Le « paradis » au Canada

Champion de MLS l'an passé avec Toronto, Chris Mavinga découvre également une nouvelle culture. « C'est le paradis », jure-t-il, en vantant « l'accueil » et la « chaleur » des Canadiens.

« Ma femme et ma fille peuvent se promener et elles sont en sécurité. Je n'ai jamais vu des personnes aussi gentilles dans un si petit périmètre. C'est kiffant. Je vois tout de suite la différence dès que je prends Air France. Les hôtesses râlent. Maintenant, je ne prends plus qu'Air Canada », reprend-il en riant.

Après avoir récemment prolongé son contrat jusqu'en décembre 2020, le Franco-Congolais n'est pas pressé de revenir en Europe. Son but ? Se « stabiliser » après des passages en Angleterre, en France, en Belgique et en Russie, mais aussi obtenir le titre, en fin de saison, de meilleur défenseur de MLS.

« La suite, je ne sais pas. Pour le moment, je veux seulement être performant durant chaque match », ajoute-t-il sobrement, tout en indiquant avoir repoussé sans hésiter des offres provenant d'Allemagne, d'Angleterre et de Turquie durant le dernier mercato hivernal, « car on voulait que je joue latéral gauche. »
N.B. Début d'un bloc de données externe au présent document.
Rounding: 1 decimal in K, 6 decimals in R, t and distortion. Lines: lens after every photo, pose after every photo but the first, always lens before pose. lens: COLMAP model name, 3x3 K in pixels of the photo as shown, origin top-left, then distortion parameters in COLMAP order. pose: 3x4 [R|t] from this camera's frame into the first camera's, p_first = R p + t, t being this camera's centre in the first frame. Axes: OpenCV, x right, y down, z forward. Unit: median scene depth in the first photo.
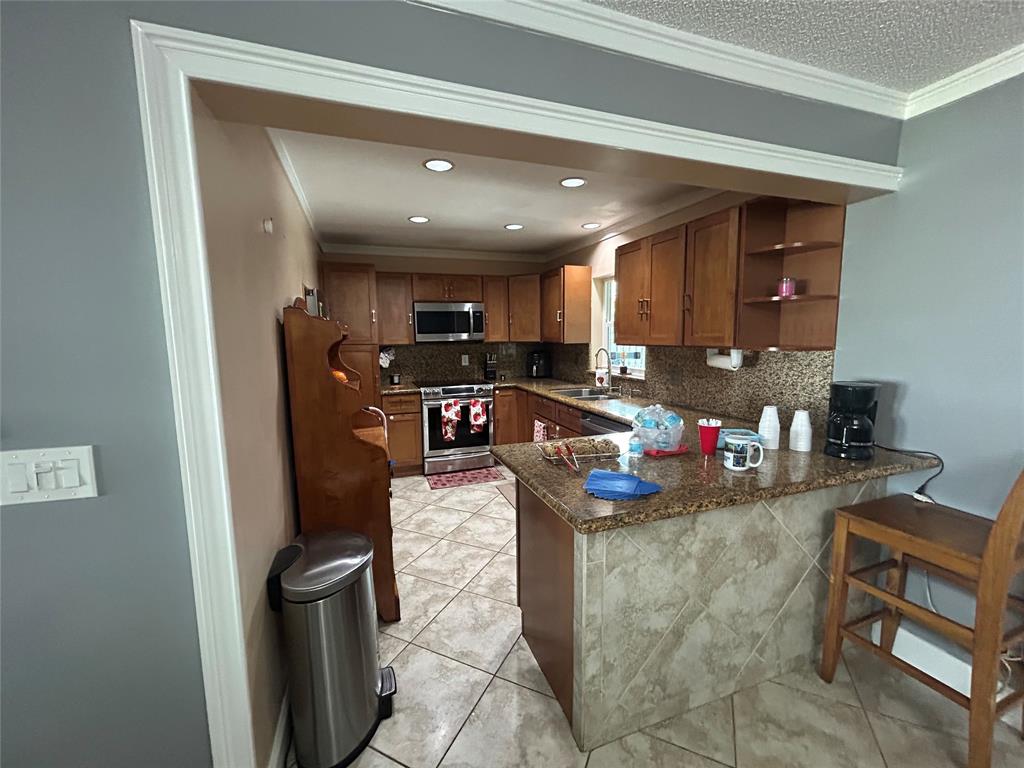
lens RADIAL K [[412.8, 0, 513.1], [0, 412.8, 382.1], [0, 0, 1]] dist [0.001373, 0.000375]
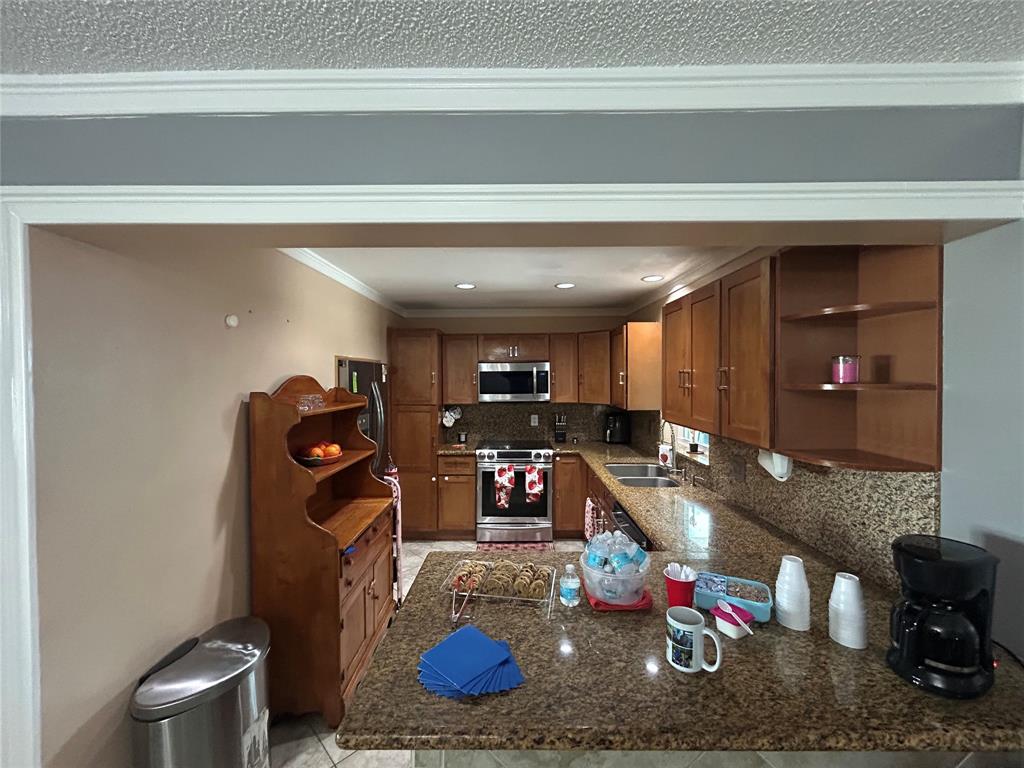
lens RADIAL K [[412.8, 0, 513.1], [0, 412.8, 382.1], [0, 0, 1]] dist [0.001373, 0.000375]
pose [[0.940308, 0.013300, -0.340065, 0.193914], [-0.047366, 0.994625, -0.092069, -0.061366], [0.337013, 0.102681, 0.935884, 0.099445]]
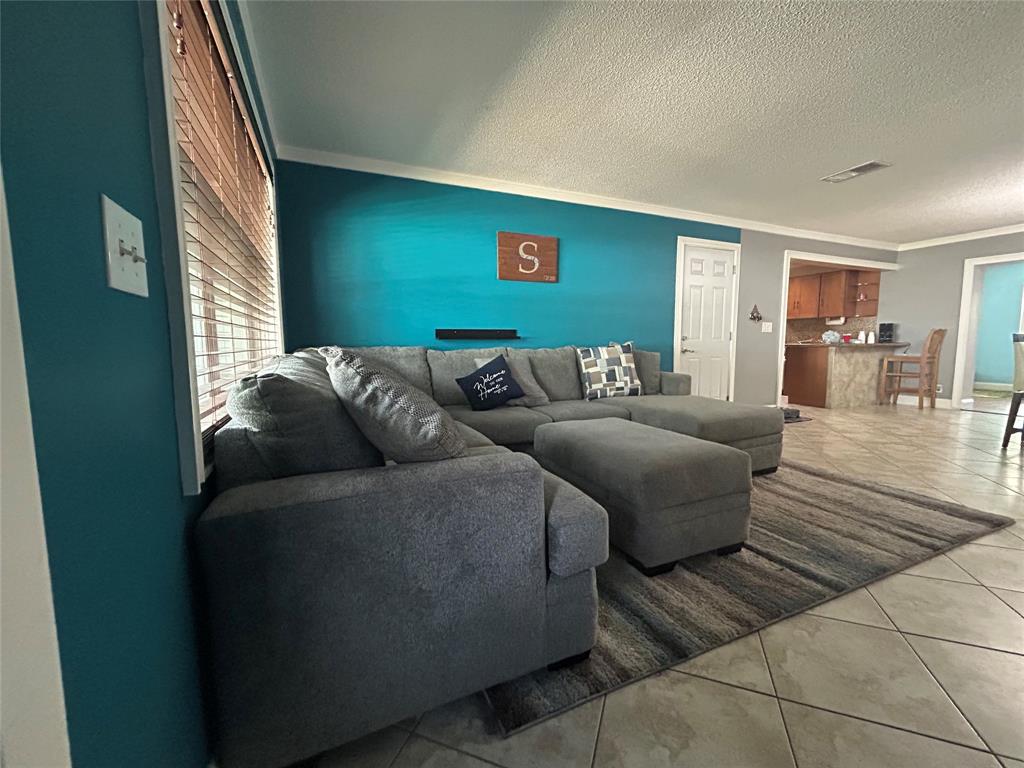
lens RADIAL K [[412.8, 0, 513.1], [0, 412.8, 382.1], [0, 0, 1]] dist [0.001373, 0.000375]
pose [[0.996876, 0.003816, 0.078888, -1.148769], [-0.002022, 0.999738, -0.022809, 0.257451], [-0.078954, 0.022578, 0.996623, -0.986896]]
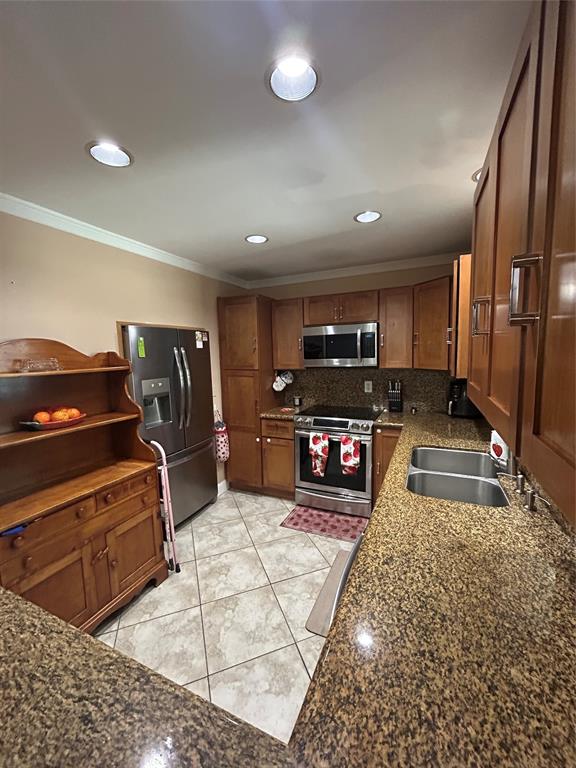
lens RADIAL K [[311.1, 0, 288.1], [0, 311.1, 384.8], [0, 0, 1]] dist [0.003295, 0.000899]
pose [[0.718047, 0.068705, -0.692595, 0.276323], [-0.064560, 0.997400, 0.032009, -0.082503], [0.692994, 0.021730, 0.720616, 0.469642]]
En attente de l'appel d'Ibenge

Une nouvelle saison réussie pourrait également le ramener chez les Léopards, croit celui qui n'a pas hésité, mi-mars, à interpeller le sélectionneur Florent Ibenge sur les réseaux sociaux.

Avouant avoir eu « un peu mal » en constatant son absence des dernières listes, Mavinga affirme néanmoins « respecter ses choix ».
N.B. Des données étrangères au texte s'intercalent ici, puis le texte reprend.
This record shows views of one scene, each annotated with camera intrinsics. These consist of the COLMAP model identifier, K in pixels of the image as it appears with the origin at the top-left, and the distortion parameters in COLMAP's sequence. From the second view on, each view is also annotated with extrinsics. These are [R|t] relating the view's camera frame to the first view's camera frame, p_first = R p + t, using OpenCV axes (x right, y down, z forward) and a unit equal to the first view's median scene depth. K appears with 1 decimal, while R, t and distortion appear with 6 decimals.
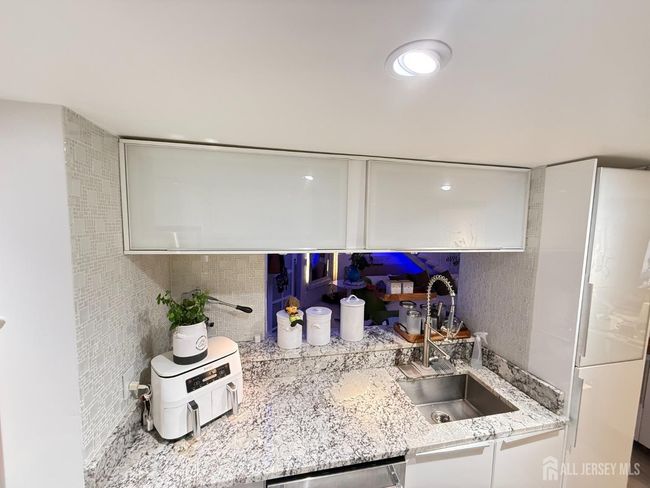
lens RADIAL K [[259.1, 0, 322.6], [0, 259.1, 242.9], [0, 0, 1]] dist [0.000974, 0.000096]
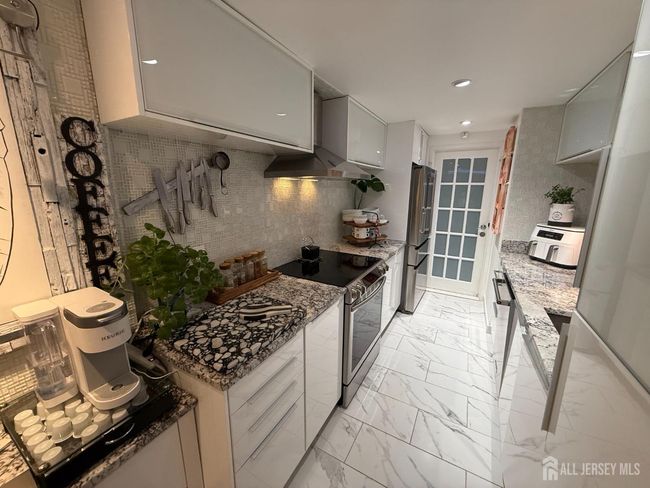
lens RADIAL K [[259.1, 0, 323.0], [0, 259.1, 243.2], [0, 0, 1]] dist [0.000974, 0.000096]
pose [[-0.662679, 0.133469, -0.736914, 1.424183], [-0.082045, 0.965129, 0.248583, 0.200293], [0.744396, 0.225191, -0.628620, 0.745649]]
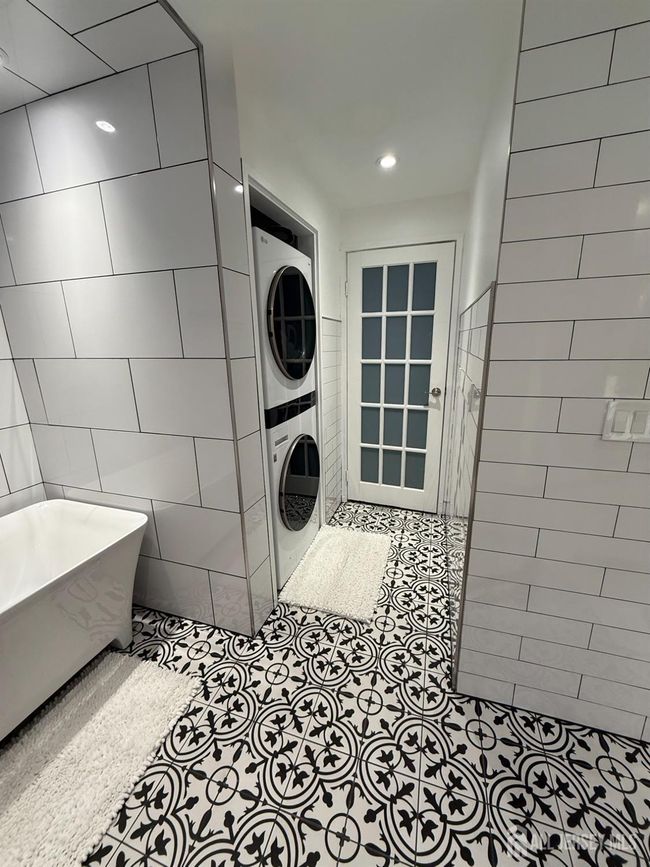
lens RADIAL K [[344.7, 0, 326.6], [0, 344.7, 429.7], [0, 0, 1]] dist [0.002511, -0.000974]
pose [[-0.496106, 0.214898, -0.841248, 0.554232], [-0.063510, 0.957310, 0.281999, 0.249023], [0.865936, 0.193329, -0.461279, 0.679248]]
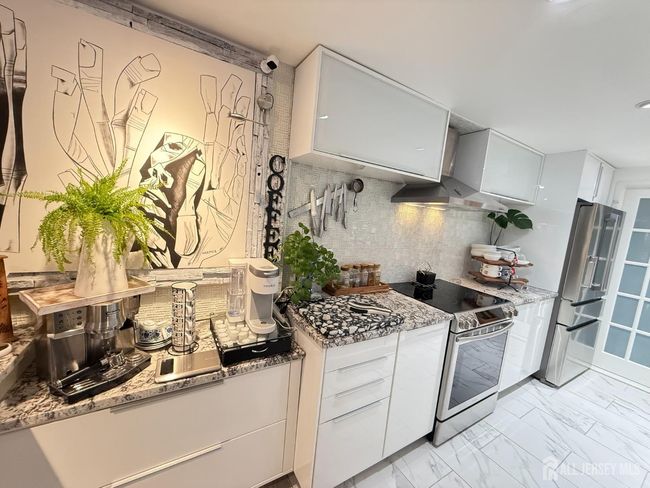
lens RADIAL K [[259.1, 0, 322.9], [0, 259.1, 243.4], [0, 0, 1]] dist [0.000974, 0.000096]
pose [[-0.937845, -0.069788, -0.339965, 1.469727], [-0.141277, 0.971507, 0.190301, 0.227696], [0.316997, 0.226502, -0.920983, 0.911722]]
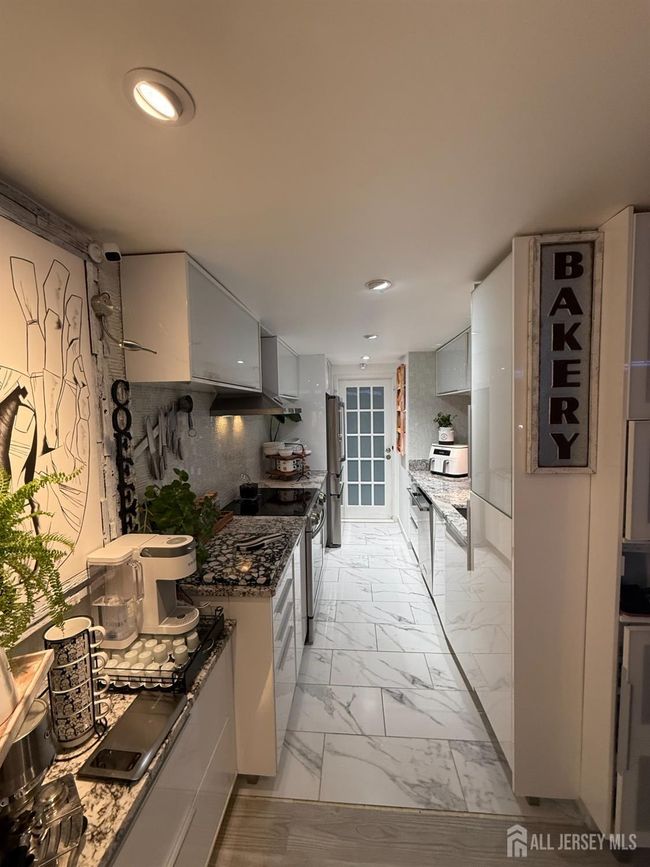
lens RADIAL K [[344.7, 0, 324.9], [0, 344.7, 431.1], [0, 0, 1]] dist [0.002511, -0.000974]
pose [[-0.289045, 0.048260, -0.956098, 1.975750], [-0.065346, 0.995404, 0.069999, 0.155649], [0.955083, 0.082710, -0.284563, 0.668238]]
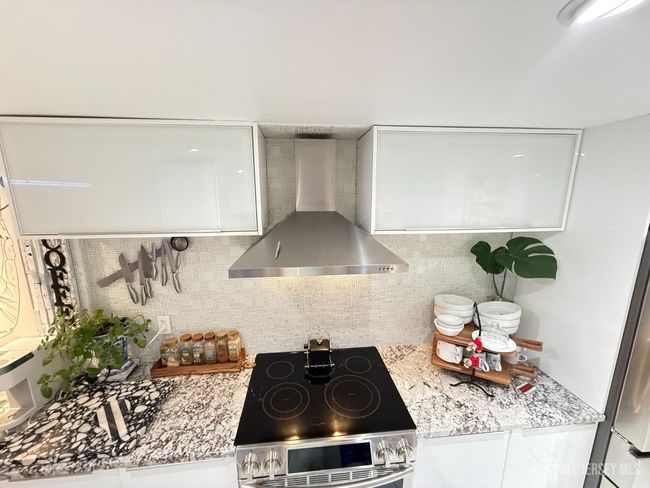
lens RADIAL K [[259.1, 0, 323.1], [0, 259.1, 244.1], [0, 0, 1]] dist [0.000974, 0.000096]
pose [[-0.994104, -0.036025, 0.102270, 0.370305], [-0.006811, 0.962076, 0.272695, -0.068188], [-0.108215, 0.270391, -0.956649, 0.678518]]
« Je voulais juste rappeler mon amour pour mon équipe nationale, soutient-il. Lorsque je ne jouais pas, en Russie, le sélectionneur m'avait appelé pour me dire de ne pas lâcher. Il m'avait conseillé de trouver un club et d'enchaîner les matchs. Ce que je fais. »

Alors que Florent Ibenge a récemment certifié sur RFI qu'il ne l'avait pas oublié, l'intéressé est prêt « à sauter dans l'avion ». « Ce qui est sûr, promet-il, c'est que s'il m'appelle, je ne traînerais pas des pieds et j'y vais direct ! » 

« Mais avec un vol opéré par Air Canada », clame-t-il en rigolant.